两个大老爷们脸上都没笑意。
“花里胡哨。”陆渊评价了句。
赵惜文心情挺好,还指了指程清荷裙子上的花:“看呐清荷,是同色的。”
程清荷吊带裙的细肩带上有一朵编织成的淡蓝色小花。
她也笑:“很配。”
陆景川在一旁淡淡道:“是,这裙子都可以当桌布了。”
又补充了句:“恰好和这盘子是一套的。”
不说还好,一说就有画面了。
程清荷立刻就恼了:“你穿得才像桌布。”
陆景川看一眼自己身上穿的:“我这白衣服也不配啊。”
“烦死了你。”
“你是复述机吗?”陆景川不知道从她口中第几次听到这种话了。
程清荷端直身子:“吾日三省吾身,你都不反省的吗?”
陆景川呵笑了一声,没理。
这样显得程清荷很幼稚。
她刚要发作。
赵惜文终于出声劝道:“行了,出来玩你们就别吵了。”
“景川你真是的,这张嘴是遗传谁了?说话这么不中听,我就觉得清荷身上的裙子很好看,才不是桌布呢。”
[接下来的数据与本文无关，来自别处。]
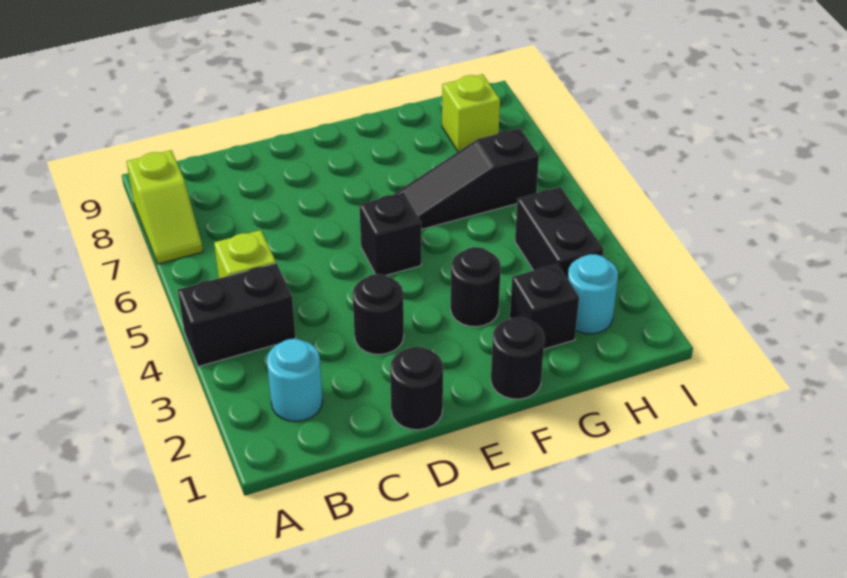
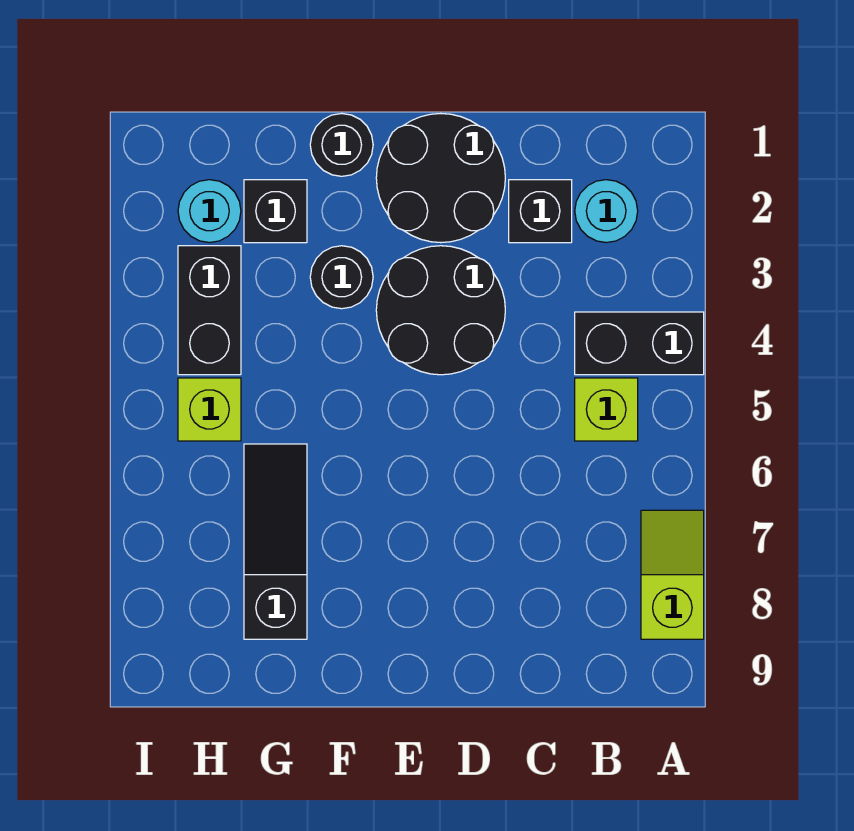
black 1x1 round brick [390,347,443,430] -> black 2x2 round brick [376,114,505,243]
black 1x1 round brick [353,274,404,355] -> black 2x2 round brick [376,246,505,375]
black 1x1 brick [359,193,421,275] -> black 1x1 brick moved to [509,180,572,243]
black 1x3 slope [393,128,539,229] -> black 1x3 slope turned to [244,444,307,639]
lime 1x1 brick [442,74,500,152] -> lime 1x1 brick moved to [178,378,241,441]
程清荷听着,赞成地点点头,又想起什么,忙告状道:“妈,哥哥今天还说我显老呢。”
赵惜文一听顿时板着个脸:“谁说显老了?多漂亮可爱的姑娘。”
程清荷:“就是哥哥说的,他成天刺激我。”
陆景川凉凉地看着她。
赵惜文嗔向他:“你这个嘴啊,跟谁学的,你爸年轻时候也没这么嘴毒啊。”
陆渊:“那是,我年轻的时候说话长辈都可爱听了。”
“那叫拍马屁。”陆景川接了一句。